*PROMPT 1*.
Answer these from the ServiceLinc news release below, one line each:
(a) When was the position of City Ombudsman created?
(b) How many cases a week does the Ombudsman's office handle?
(c) Which unit of the Finance Department helped develop ServiceLinc?
*PROMPT 2*. In the ServiceLinc news release below, turn the paragraph beginning "City Ombudsman Lin Quenzer" into a short bulleted list that keeps its main facts.
*PROMPT 3*. Translate this sentence from the ServiceLinc news release below into Spanish: "All City departments and divisions will eventually be involved, and the system may be made commercially available to other local governments."
**** QUOTED PASSAGE
Mayor Don Wesely said today that Lincoln citizens will be better served as the result of a partnership between the City of Lincoln and the J.D. Edwards Honors Program at the University of Nebraska-Lincoln. Over the past two semesters, a UNL student team has developed ServiceLinc, a prototype computer system to track and respond to the concerns of constituents.
“As the City grows, the number of citizens who have questions and concerns about City government grows too,” said Mayor Wesely. “I created the position of City Ombudsman in July 1999 to open up City government. This new computer tool will further increase the responsiveness of local government to the citizens.”
City Ombudsman Lin Quenzer, who will administer ServiceLinc, said her office handles 100 to 145 cases a week. ServiceLinc will help to maintain constituent contact information, will allow concerns to be prioritized and will aid in following up on concerns. For those issues that involve more than one City department, ServiceLinc will centralize the effort, reduce duplication and increase efficiency. The Ombudsman will be better able to review the history of cases and resolve citizen issues.
“With this system, we will be able to generate statistics that will tell us the greatest areas of concern,” said Wesely. “That information is very valuable as City leaders look toward making policy and budget decisions. The students who worked on this project can take pride in the fact that their work will directly benefit the citizens of this community.”
Members of the J.D. Edwards Honors Program student design team were Anees Dhala, Jon Kokulil, Alan Grow, Matt Heller, Scott Krull, Christy Linnell, Stephanie Mahlin, Daniel Mason-D’Croz and Tom Rice. Faculty and staff involved were Steve Forget, Suzette Person, Dr. Scott Swenseth and Dr. Scott Henninger.
The Information Services Division of the Finance Department assisted in development of ServiceLinc. The initial group of departments using the prototype are the City Attorney’s Office; Building and Safety; Public Works and Utilities; and the Lincoln-Lancaster County Health Department. All City departments and divisions will eventually be involved, and the system may be made commercially available to other local governments.
********
**** DATA FOR ANALYSIS
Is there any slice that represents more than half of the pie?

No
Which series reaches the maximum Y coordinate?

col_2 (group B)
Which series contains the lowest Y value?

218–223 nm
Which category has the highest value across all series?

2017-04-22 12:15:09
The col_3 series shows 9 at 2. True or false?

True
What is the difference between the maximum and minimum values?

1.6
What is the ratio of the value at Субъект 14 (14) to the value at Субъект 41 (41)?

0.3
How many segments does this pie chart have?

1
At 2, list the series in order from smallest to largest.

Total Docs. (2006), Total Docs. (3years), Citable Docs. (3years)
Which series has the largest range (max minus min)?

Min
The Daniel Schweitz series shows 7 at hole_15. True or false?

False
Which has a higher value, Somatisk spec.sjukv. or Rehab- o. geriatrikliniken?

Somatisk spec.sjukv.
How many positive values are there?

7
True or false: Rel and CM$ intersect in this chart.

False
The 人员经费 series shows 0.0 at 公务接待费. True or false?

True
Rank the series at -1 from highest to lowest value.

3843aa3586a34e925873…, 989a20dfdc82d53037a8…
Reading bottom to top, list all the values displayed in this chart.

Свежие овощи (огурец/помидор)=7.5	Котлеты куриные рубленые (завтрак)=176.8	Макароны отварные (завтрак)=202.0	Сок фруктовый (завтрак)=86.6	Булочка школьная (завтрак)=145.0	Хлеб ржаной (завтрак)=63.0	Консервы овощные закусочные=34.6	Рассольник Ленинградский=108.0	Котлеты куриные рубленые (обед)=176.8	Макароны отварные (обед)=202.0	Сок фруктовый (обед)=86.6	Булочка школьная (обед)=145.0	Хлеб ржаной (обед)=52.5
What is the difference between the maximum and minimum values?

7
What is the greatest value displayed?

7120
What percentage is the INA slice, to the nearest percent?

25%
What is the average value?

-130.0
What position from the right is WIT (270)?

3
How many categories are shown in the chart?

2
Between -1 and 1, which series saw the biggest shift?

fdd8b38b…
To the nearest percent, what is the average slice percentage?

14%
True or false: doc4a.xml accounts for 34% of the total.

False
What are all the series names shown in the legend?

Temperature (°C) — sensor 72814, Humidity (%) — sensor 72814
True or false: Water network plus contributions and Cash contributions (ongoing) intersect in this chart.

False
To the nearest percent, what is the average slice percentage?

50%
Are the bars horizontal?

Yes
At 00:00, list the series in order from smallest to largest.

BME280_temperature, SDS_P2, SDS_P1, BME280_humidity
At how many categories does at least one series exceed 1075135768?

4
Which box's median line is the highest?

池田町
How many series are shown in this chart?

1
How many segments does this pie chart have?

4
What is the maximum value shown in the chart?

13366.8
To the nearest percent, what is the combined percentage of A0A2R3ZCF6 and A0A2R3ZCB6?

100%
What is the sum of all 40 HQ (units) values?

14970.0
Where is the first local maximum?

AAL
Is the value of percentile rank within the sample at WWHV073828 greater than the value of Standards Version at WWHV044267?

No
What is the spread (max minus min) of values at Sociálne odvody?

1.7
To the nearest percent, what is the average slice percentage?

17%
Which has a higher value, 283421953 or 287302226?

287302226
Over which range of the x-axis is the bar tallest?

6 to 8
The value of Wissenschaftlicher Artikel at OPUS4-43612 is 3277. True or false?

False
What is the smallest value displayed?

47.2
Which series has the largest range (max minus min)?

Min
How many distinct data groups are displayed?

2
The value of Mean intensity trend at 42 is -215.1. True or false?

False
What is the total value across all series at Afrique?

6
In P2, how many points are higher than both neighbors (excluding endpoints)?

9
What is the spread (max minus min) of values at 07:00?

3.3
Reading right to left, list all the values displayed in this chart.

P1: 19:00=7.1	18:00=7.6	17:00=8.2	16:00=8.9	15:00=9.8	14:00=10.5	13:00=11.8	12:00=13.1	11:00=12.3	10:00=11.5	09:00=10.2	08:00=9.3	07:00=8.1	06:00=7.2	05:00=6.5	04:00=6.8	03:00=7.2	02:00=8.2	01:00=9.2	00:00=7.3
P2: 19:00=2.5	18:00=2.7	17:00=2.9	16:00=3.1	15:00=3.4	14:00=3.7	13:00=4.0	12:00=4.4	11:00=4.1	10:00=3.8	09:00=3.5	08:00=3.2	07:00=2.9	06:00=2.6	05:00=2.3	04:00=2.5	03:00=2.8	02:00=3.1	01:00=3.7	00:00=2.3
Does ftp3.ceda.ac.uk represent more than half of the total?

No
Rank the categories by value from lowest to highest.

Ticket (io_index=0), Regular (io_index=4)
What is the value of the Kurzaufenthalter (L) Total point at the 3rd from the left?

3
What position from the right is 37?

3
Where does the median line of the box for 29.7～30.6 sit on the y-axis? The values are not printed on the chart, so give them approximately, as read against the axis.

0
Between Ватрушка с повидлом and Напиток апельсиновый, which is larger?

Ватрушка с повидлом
********
*WRITTEN RESPONSE 1*.
(a) July 1999
(b) 100 to 145
(c) The Information Services Division

*WRITTEN RESPONSE 2*.
- City Ombudsman Lin Quenzer will administer ServiceLinc; her office handles 100 to 145 cases a week.
- ServiceLinc will maintain constituent contact information, let concerns be prioritized and help with follow-up.
- For issues involving more than one City department, it will centralize the effort, reduce duplication and increase efficiency.
- The Ombudsman will be better able to review case histories and resolve citizen issues.

*WRITTEN RESPONSE 3*. Con el tiempo participarán todos los departamentos y divisiones de la Ciudad, y el sistema podría ofrecerse comercialmente a otros gobiernos locales.